If users want to fit a network over a series of regularization parameters instead of a single lambda as shown in last section, a numerical vector of regularization values should be given for the lambda.path parameter of the XMRF function.


Another option to study the Markov Networks over the complete regularization path is to let our XMRF method decide the path from a null model (empty network) to the full model (saturated network). In this case, the XMRF(...,method="",...) function will compute the maximum lambda that gives the null model and the minimum lambda that gives the full model for each of the parametric familes employed. The maximum lambda is computed based on the input data matrix, and is the maximum element from column-wise multiplication of data matrix (data matrix in n x p) normalized by the number of observations. Based on the maximum lambda value, the number of lambda (nlams) and the minimum lambda (lmin), sequence of appropriate lambda values will be computed.
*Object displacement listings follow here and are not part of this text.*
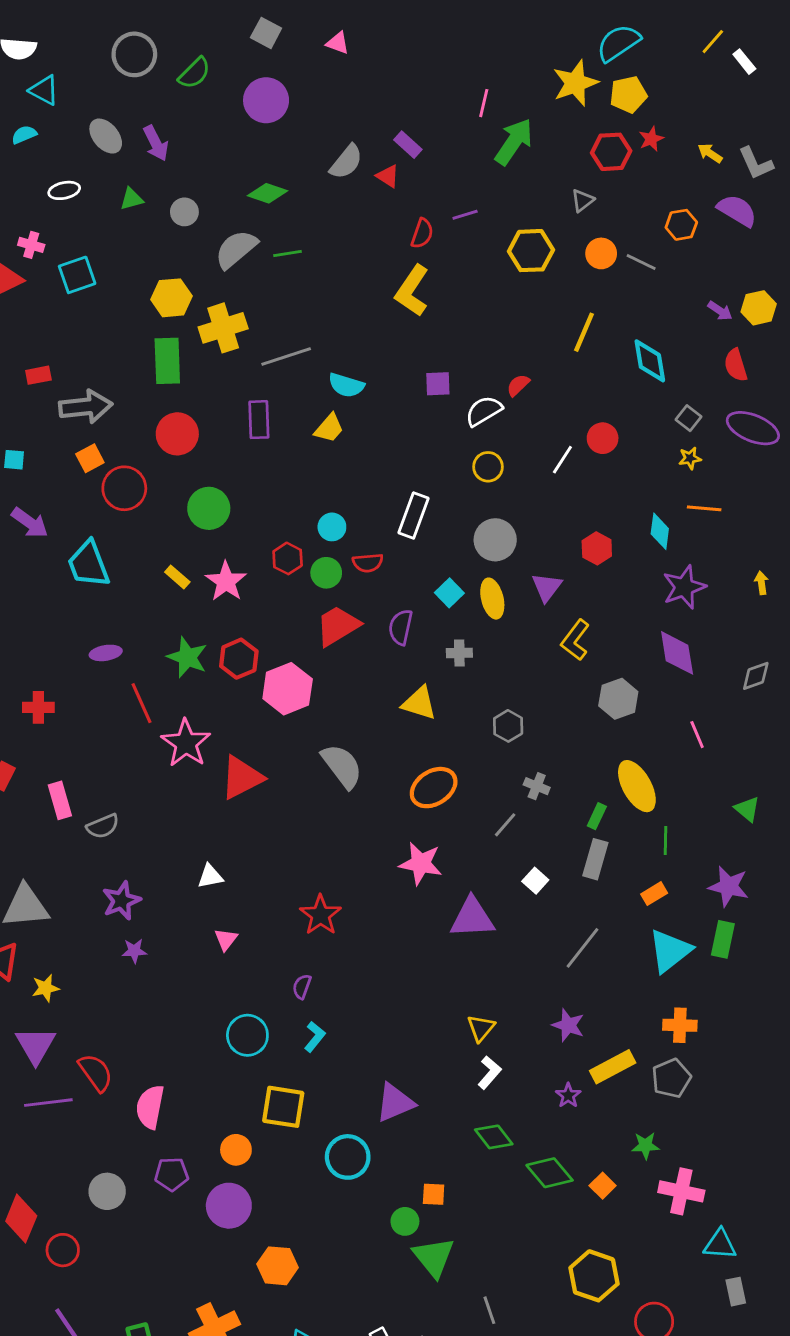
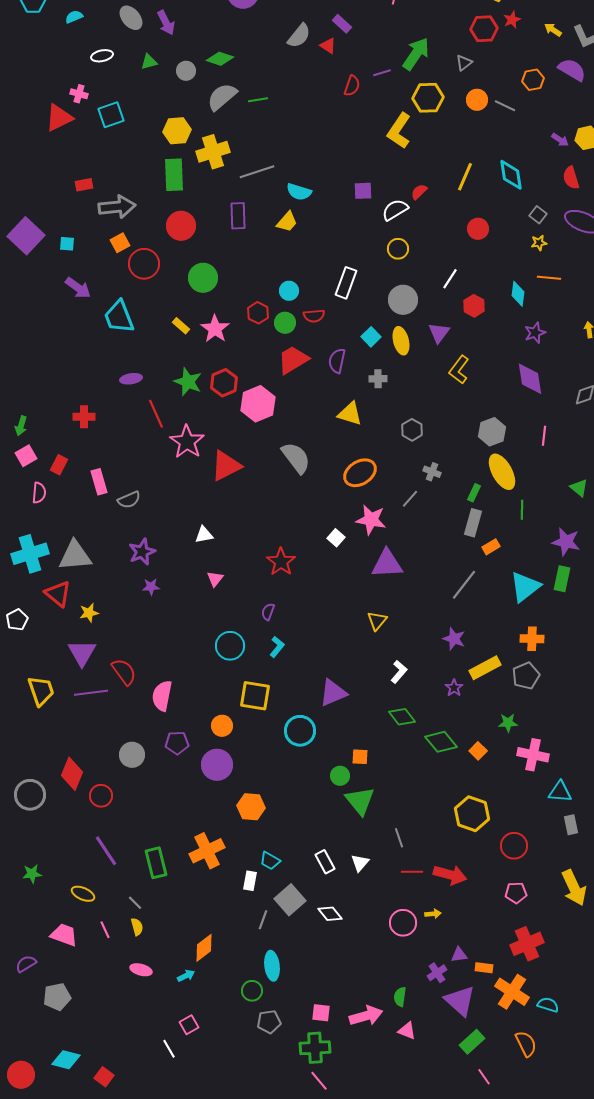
green arrow: (514, 142) -> (416, 54), moved
green diamond: (267, 193) -> (220, 59), moved
yellow L-shape: (412, 291) -> (399, 131), moved
yellow line: (584, 332) -> (465, 177), moved
white line: (562, 460) -> (450, 279), moved
purple star: (684, 587) -> (535, 333), size x0.7
gray hexagon: (618, 699) -> (492, 432), moved
pink line: (697, 735) -> (544, 436), turned 30
pink star: (421, 863) -> (371, 520), moved
white square: (535, 881) -> (336, 538), moved
orange rectangle: (654, 894) -> (491, 547), moved
yellow triangle: (481, 1028) -> (377, 621), moved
Stability selection via StARS seeks to select the lambda value out of the regularization path which yields the most stable network (or, least variable to bootstrap perturbations). Specifically, the variability of each fitted network is measured based on the stability of edges inferred from the bootstrap samples. The network with the smallest penalization and variability below the user specified cutoff (beta) is selected as the final optimal network (Liu et al., 2010).


In the following example, we fit the XMRF(...,method="LPGM") to learn the same simulated scale-free network of 30 nodes from 200 observations along a path of 20 regularization parameters. Figure S6 shows the printed output of the the following code:

> library(XMRF)
> n = 200
> p = 30
   
# Simulate a scale-free network of 50 notes and 300 samples
> sim <- XMRF.Sim(n=n, p=p, model="LPGM", graph.type="scale-free")
> simDat <- sim$X
   
# Run LPGM on a whole regularization path
lpgm.fit <- XMRF(simDat, method="LPGM", nlams=20, stability="STAR", th=0.001)

Figure S6: Screen shot of the commands and output of fitting XMRF(...,method="LPGM") model over a path of 20 regularization parameters from R studio. The optimal network is the 10th of the 20 networks.
Image SuggFig3_LPGM_path_shot_v2



2015-05-29